* [Exercise description]: Every line with the word "fumettistici" in it should be extracted from the data that follows.

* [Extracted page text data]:
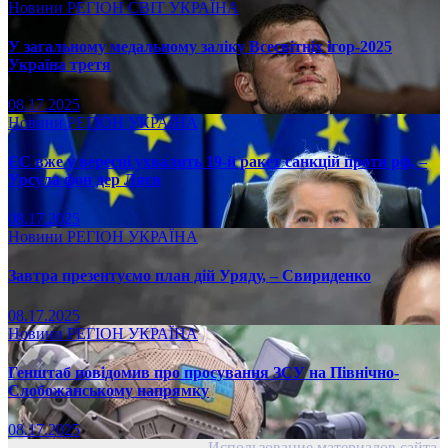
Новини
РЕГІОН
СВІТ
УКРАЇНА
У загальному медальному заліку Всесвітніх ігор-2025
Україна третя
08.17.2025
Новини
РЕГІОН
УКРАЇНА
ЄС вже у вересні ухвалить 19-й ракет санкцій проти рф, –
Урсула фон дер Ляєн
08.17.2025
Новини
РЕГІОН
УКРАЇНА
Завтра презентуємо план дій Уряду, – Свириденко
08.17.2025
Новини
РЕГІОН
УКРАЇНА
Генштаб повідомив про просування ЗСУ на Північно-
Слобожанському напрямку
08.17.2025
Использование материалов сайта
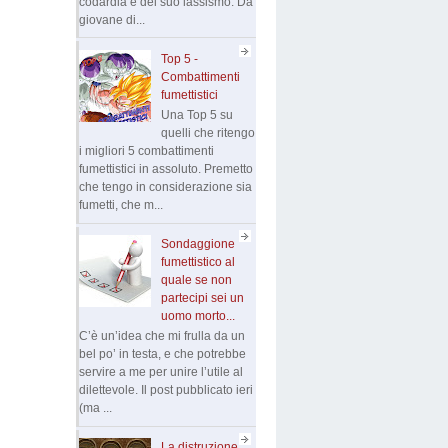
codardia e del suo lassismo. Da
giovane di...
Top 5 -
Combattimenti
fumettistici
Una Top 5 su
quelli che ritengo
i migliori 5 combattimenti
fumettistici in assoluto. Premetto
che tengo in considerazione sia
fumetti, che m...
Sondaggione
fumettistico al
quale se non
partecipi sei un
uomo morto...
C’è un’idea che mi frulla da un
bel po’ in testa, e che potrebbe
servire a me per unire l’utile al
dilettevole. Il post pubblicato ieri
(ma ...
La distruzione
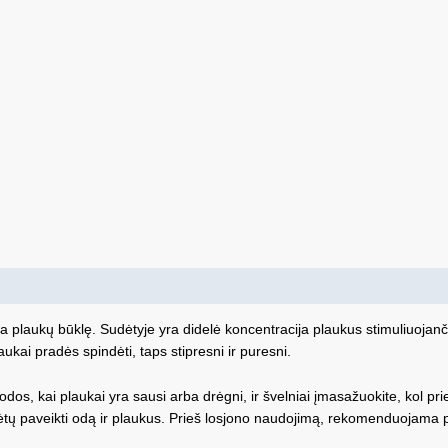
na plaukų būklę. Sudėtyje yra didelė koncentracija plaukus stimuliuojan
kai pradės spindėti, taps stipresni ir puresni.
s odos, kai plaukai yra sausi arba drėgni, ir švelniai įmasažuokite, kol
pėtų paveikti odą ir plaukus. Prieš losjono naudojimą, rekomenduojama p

* [Solution to this problem]:
fumettistici
fumettistici in assoluto. Premetto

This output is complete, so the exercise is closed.